2. 2D acceleration: X server EXA/UXA extension. Vendor should write a X server driver which implements EXA or UXA(should be upstreamed). UXA is an enhancement design of EXA, proposed by intel, so GEM is used in UXA. DRM has no direct 2D acceleration interface definitions(e.g: memory copy/move, blit, color space conversion...), this is defined in EXA/UXA extensions. But vendor's X server driver will use drm functions, mostly is buffer manipulations.
3. 3D acceleration: via Mesa. Mesa has 2 parts:
libGL.so -- the implementation of OpenGL spec, the default OpenGL implementation library in Linux. This libGL.so translates OpenGL callings to Mesa-specified instructions.
DRI driver -- the driver accepts the Mesa-specified instructions generated by libGL.so and call drm functions to get them accelerated in GPU. Should be upstreamed.

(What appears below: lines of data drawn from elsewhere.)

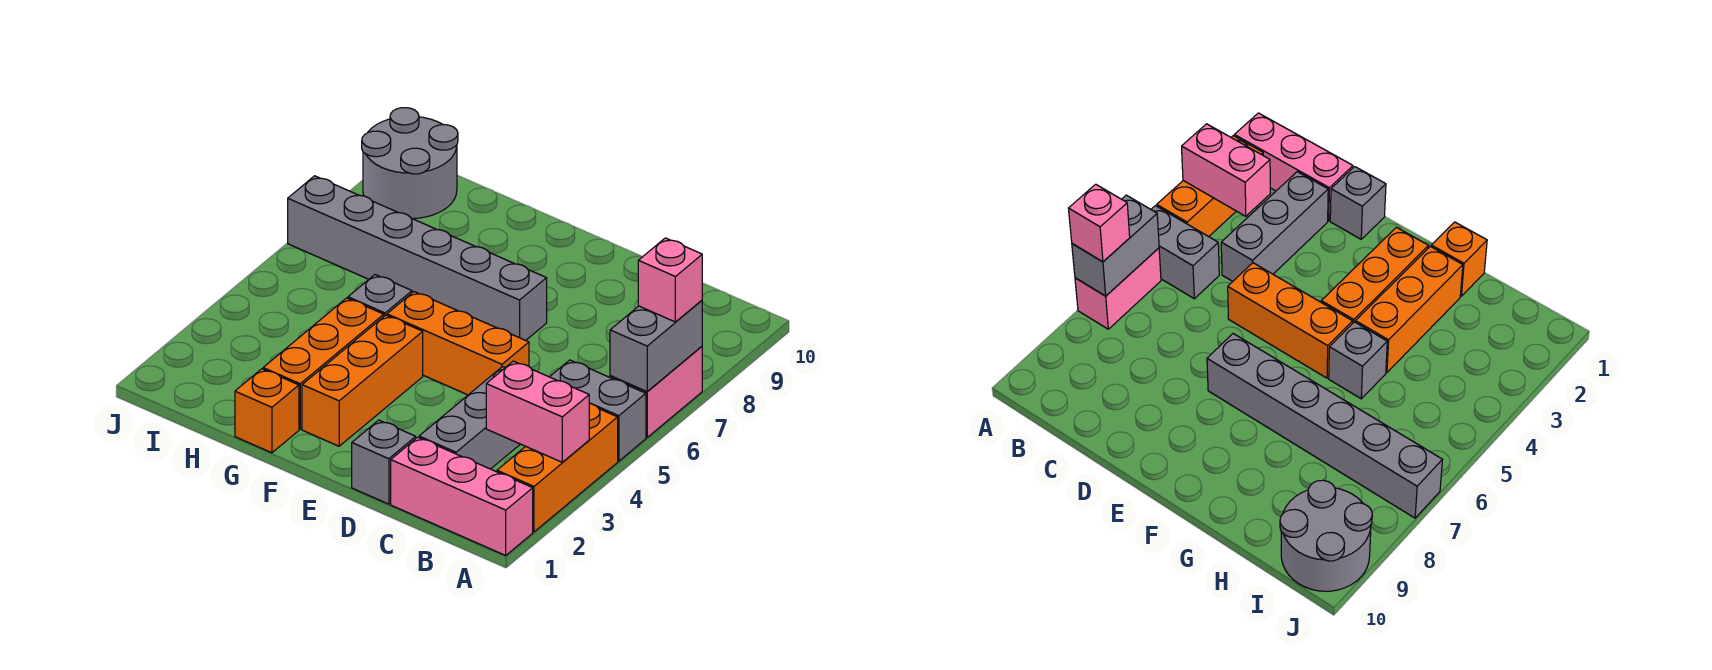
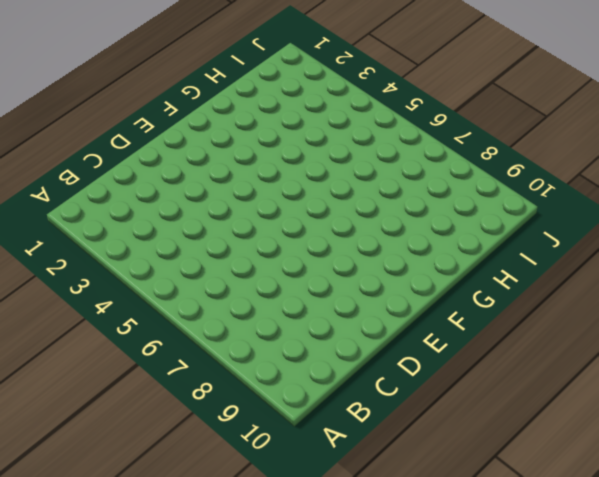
none -> pink 1x3 brick [391,437,533,555]
none -> orange 1x3 brick [497,404,618,532]
none -> grey 1x2 brick [550,360,646,461]

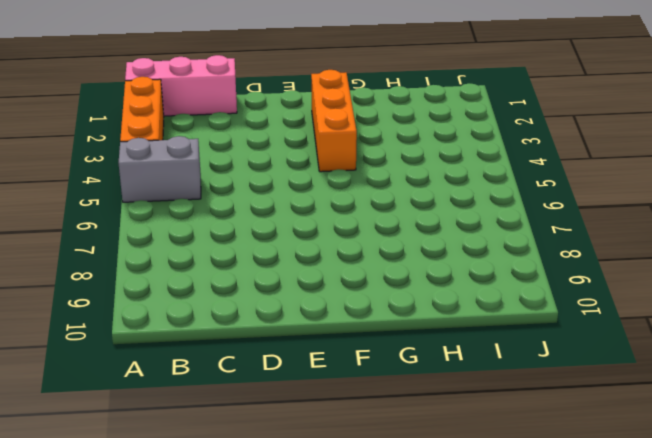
none -> pink 1x2 brick [610,346,702,437]
none -> grey 1x3 brick [419,367,520,469]
none -> grey 1x1 brick [352,420,416,504]

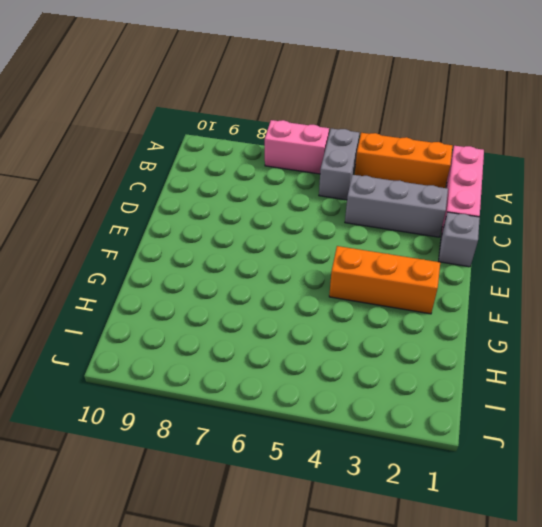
none -> orange 1x3 brick [387,292,529,395]
none -> grey 1x6 brick [288,176,547,340]
none -> orange 1x1 brick [235,369,299,453]

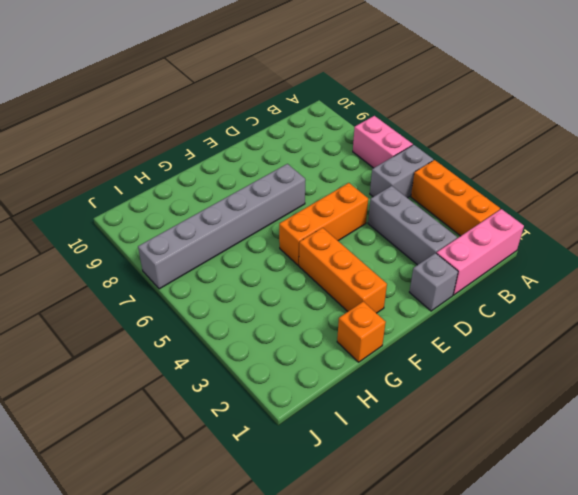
none -> orange 1x3 brick [263,298,384,429]
none -> grey 1x1 brick [348,275,412,316]
none -> grey 2x2 round brick [362,108,458,219]

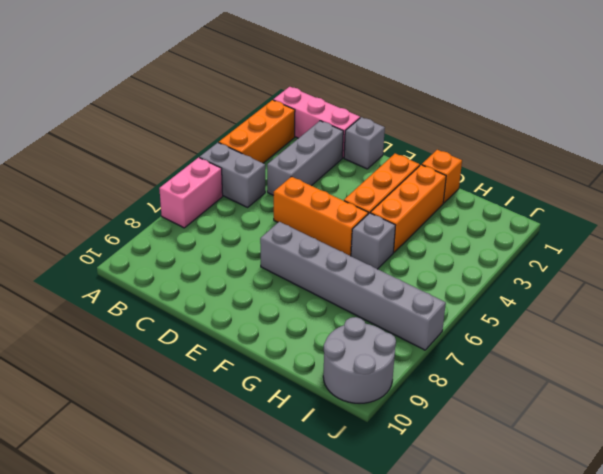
none -> pink 1x2 brick [486,361,589,462]
none -> grey 1x2 brick [610,300,702,391]
none -> pink 1x1 brick [638,238,702,322]

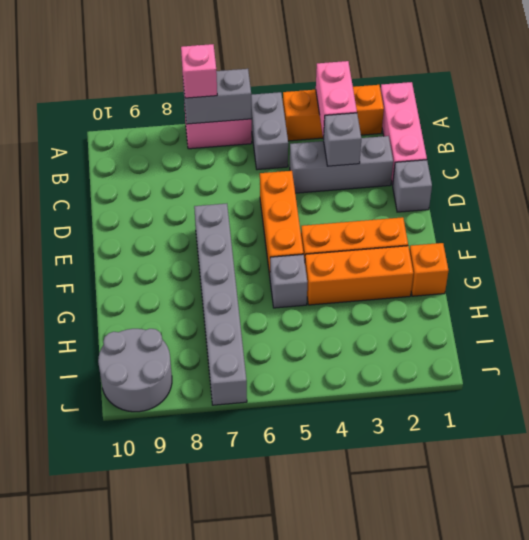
grey 1x1 brick [324,113,361,166] -> none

DRM: has userspace libdrm & kernel space drm driver.
libdrm: Implemented drm APIs. Vendor can hook it's implementations as well as add more APIs which used by EXA/UXA driver(2D) or DRI driver(3D). That's why the build result of libdrm normally has 2 libraries(e.g: libdrm.so & libdrm_intel.so). Vendor codes of libdrm should be upstreamed.
Kernel drm driver: Works under kernel drm framework, should be upstreamed. Cause vendor can add APIs in libdrm, so kernel drm driver can handle vendor specified ioctls.
GLX: X server extension of OpenGL. X server has DRI/DRI2 extensions as well.
They're working with libGL.so in Mesa. By these extensions, Mesa can do:
1. Direct rendering: libGL.so in Mesa try to figure out whether DRI driver is ready in Mesa. If so, GLX returns some infos(such as window size, position...) or create off-screen buffers(via DRI/DRI2 X extension) for Mesa. The rendering is handled in Mesa's DRI driver -- no relations with X server.
2. Indirect rendering: libGL.so in Mesa can't find out Mesa's DRI driver. So it queries whether DRI is available in X server. If so, it pass the Mesa-specified instructions which generated by libGL.so to X server. And GLX/DRI/DRI2 extensions of X server handles the rest things. Normally it's software rendering which implemented by Mesa as well. AIGLX(Accelerated Indirect GLX) seems has some solutions to accelerate this.
So Mesa handles a lot of works in linux 3D graphics stack. And it has lots of relations with X server as well(GLX and DRI X extensions).
An important reason that why we involve so many components is, decouple the dependencies of all of these guys. According to this design, DRM is not related with X server so it works with other programs as well(e.g: Wayland). Mesa is the same.